Scenario: Your app has 12 forms and each one handles validation differently. You need a consistent form system.
Tip
Build a form system using React Hook Form v7 and Zod for validation. Create: (1) A FormField component that accepts a Zod schema field, renders the appropriate input type (text, email, number, select, textarea, checkbox, radio group, date picker), shows validation errors below the field, and supports custom render via a render prop. (2) A Form component that wraps React Hook Form’s FormProvider, accepts a Zod schema as the schema prop, infers TypeScript types from the schema for the onSubmit handler, and handles server-side validation errors by mapping them to fields. (3) Zod schemas for common patterns: loginSchema, registrationSchema, profileSchema, addressSchema. (4) A useFormWithSchema<T>(schema) hook that returns the form methods with properly inferred types. Test that validation errors display correctly, that server errors map to fields, and that the form submits only when valid.
Expected output: FormField component, Form wrapper, 4 Zod schemas, custom hook, and validation tests.
Scenario: Your bundle is 2.4 MB and the initial load takes 6 seconds on mobile. Most users only visit 2-3 pages per session.
Tip
Implement route-based code splitting for the React Router setup in src/App.tsx. For each route: (1) Convert the static import to React.lazy() with a dynamic import. (2) Wrap each lazy route in a Suspense boundary with a skeleton loader that matches the page layout (not a generic spinner). (3) Create a LazyRoute wrapper component that combines Suspense with an ErrorBoundary so that chunk load failures show a “Failed to load page. Refresh to try again.” message instead of a white screen. (4) Add route prefetching: when the user hovers over a navigation link for 200ms, start loading that route’s chunk using a dynamic import() call. (5) Create a prefetchRoute utility that can be called programmatically (e.g., after login, prefetch the dashboard route). Verify that the main bundle drops below 200KB and each route chunk loads independently.
Expected output: Updated router with lazy routes, Suspense wrappers, error boundaries, prefetch utility, and a LazyRoute component.
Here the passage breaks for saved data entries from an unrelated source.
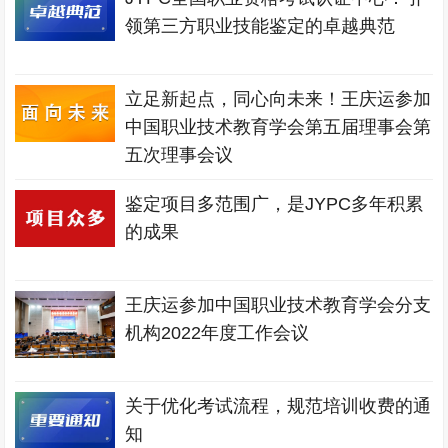
领第三方职业技能鉴定的卓越典范
立足新起点，同心向未来！王庆运参加
中国职业技术教育学会第五届理事会第
五次理事会议
鉴定项目多范围广，是JYPC多年积累
的成果
王庆运参加中国职业技术教育学会分支
机构2022年度工作会议
关于优化考试流程，规范培训收费的通
知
Scenario: Your CRA build takes 90 seconds and hot reload has a 3-second delay. Time to move to Vite.
Tip
Migrate this Create React App project to Vite. Steps: (1) Create vite.config.ts with the React plugin, resolve aliases matching the existing tsconfig paths, and environment variable handling (convert all REACT_APP_ prefixes to VITE_). (2) Move public/index.html to index.html at the root and add the Vite script entry point. (3) Update tsconfig.json to use Vite types instead of react-scripts types. (4) Replace react-scripts with vite in package.json scripts (dev, build, preview). (5) Fix any import issues: CRA supports importing SVGs as components via import { ReactComponent } — replace these with vite-plugin-svgr. (6) Update environment variable access from process.env.REACT_APP_* to import.meta.env.VITE_* across all files. (7) Remove react-scripts, react-app-rewired, and any CRA-specific dependencies. (8) Verify the dev server starts, the production build succeeds, and all tests still pass.
Expected output: Updated config files, migrated environment variables, removed CRA dependencies, and a working Vite setup.